··· EXTRAIT DU DOCUMENT

Il avait même ajouté, quelques mois avant le retour de la droite :

« Vous verrez, vous nous regretterez. »

1 Qu’est-ce qu’une politique économique de gauche ?

La question n’est pas si simple, car il existe, en France, de nombreuses gauches : étatiste, libertaire, productiviste, écologiste, autogestionnaire, européenne, eurosceptique, etc.

Leur point commun, c’est l’idée qu’il faille construire une société dans laquelle l’intérêt général prendrait le pas sur les intérêts particuliers, les inégalités sociales seraient limitées, et les plus fragiles seraient protégés contre les duretés de la vie.

Pour construire une telle société, la gauche prône une politique reposant sur cinq piliers :

  • une protection sociale robuste ;
  • des services publics solides ;
  • un droit du travail protecteur
  • une fiscalité redistributive ;
  • une politique de soutien au pouvoir d’achat et à l’emploi.

Lors de sa campagne électorale, François Hollande s’inscrivait fermement dans ce programme-pentagramme. Il avait promis de négocier un pacte européen de croissance, de réformer la fiscalité pour la rendre plus juste… Chacune de ses décisions, avait-il promis, serait prise à l’aune de la justice sociale.

Aujourd’hui, dans la formulation de ses priorités, force est de constater qu’il s’est bien éloigné de ce socle idéologique. Depuis novembre 2012, il a pris comme cap la compétitivité des entreprises, et il prend des mesures allant dans ce sens. Il n’hésite pas à prélever des impôts chez les ménages (TVA) et à alléger sans contrepartie les charges des entreprises (CICE).

Lors de ses vœux, il a certes évoqué l’idée d’une grande réforme fiscale, mais pour aussitôt préciser que le sens de cette dernière était d’aboutir à une baisse des impôts. Et s’il a évoqué la protection sociale, c’est uniquement pour souligner la nécessité « d’en terminer avec les excès et les abus ».

2 Les racines idéologiques de la politique de l’offre

Lorsque, dans les années 1980, le PS se laisse pour la première fois tenter par les sirènes de l’offre, celle-ci était idéologiquement à la mode.

······
··· DONNÉES AFFICHÉES

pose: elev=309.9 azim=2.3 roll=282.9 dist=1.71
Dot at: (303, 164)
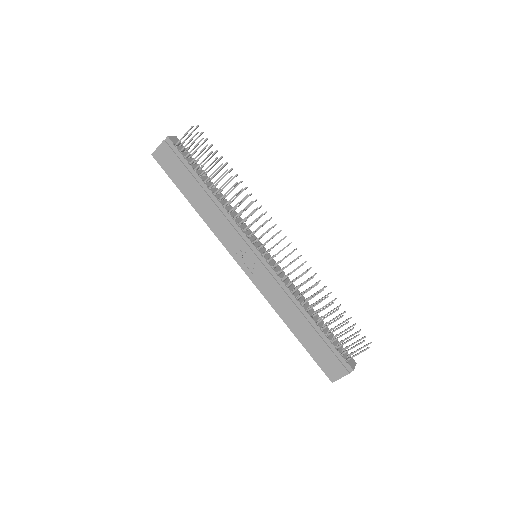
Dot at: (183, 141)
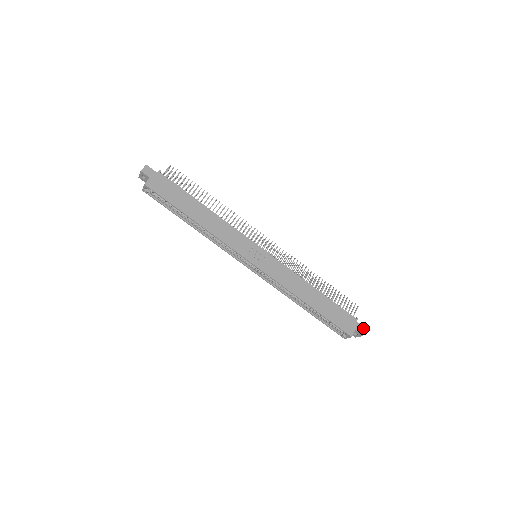
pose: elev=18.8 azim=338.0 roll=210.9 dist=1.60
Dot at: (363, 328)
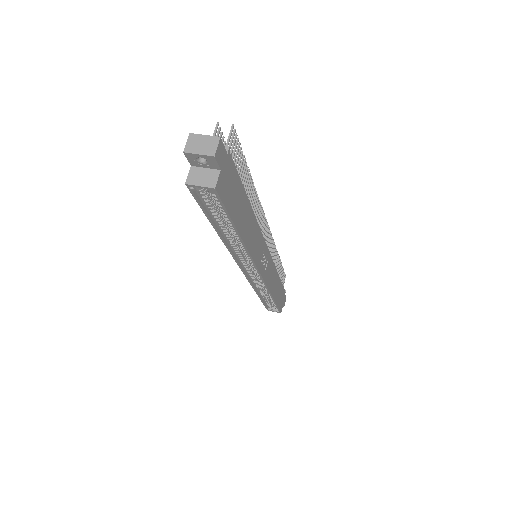
Dot at: occluded
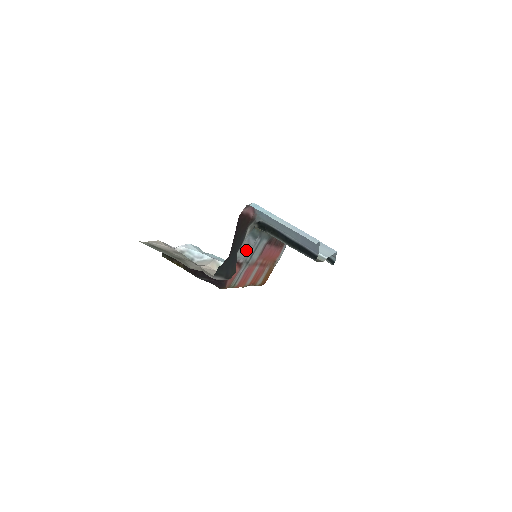
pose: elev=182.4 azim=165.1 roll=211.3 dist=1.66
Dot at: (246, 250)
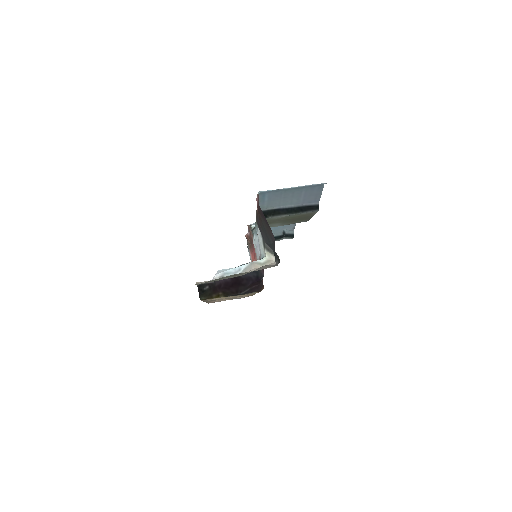
Dot at: (259, 245)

······

**CONSIGNES DE TRAVAIL**
1 – Les affirmations (a), (b) et (c) concordent-elles avec l'extrait sur la politique économique de gauche ? Répondez par oui ou par non à chacune en citant les mots décisifs de l'extrait. (a) La gauche prône une politique reposant sur cinq piliers. (b) Depuis novembre 2012, François Hollande a pris comme cap le pouvoir d'achat des ménages. (c) Lors de ses vœux, la grande réforme fiscale évoquée devait aboutir à une hausse des impôts.
2 – Poursuivez l'extrait sur la politique économique de gauche à partir de sa dernière phrase.

**RÉPONSES AUX CONSIGNES**
1 –
(a) Oui : « la gauche prône une politique reposant sur cinq piliers ».
(b) Non : « Depuis novembre 2012, il a pris comme cap la compétitivité des entreprises ».
(c) Non : « le sens de cette dernière était d’aboutir à une baisse des impôts ».

2 –
Ronald Reagan et Margaret Thatcher étaient passés par là. Ils avaient promu « l’économie de l’offre » ( « supply-side economics »), en rupture avec la pensée keynésienne alors encore dominante et qui privilégiait, comme moteur de l’économie, la demande : les consommateurs.

En arrivant au pouvoir, Reagan a prôné la levée des contraintes fiscales et règlementaires sur les entreprises pour libérer l’initiative privée et l’investissement. La France, quelques années plus tard, a emboîté le pas. La gauche était aux commandes, partie à la chasse de ses propres archaïsmes sous l’influence de clubs d’intellectuels et d’hommes d’entreprise comme la Fondation Saint-Simon.

Pendant sa conférence de presse, François Hollande n’a pas hésité à déclarer :

« L’offre crée même la demande. »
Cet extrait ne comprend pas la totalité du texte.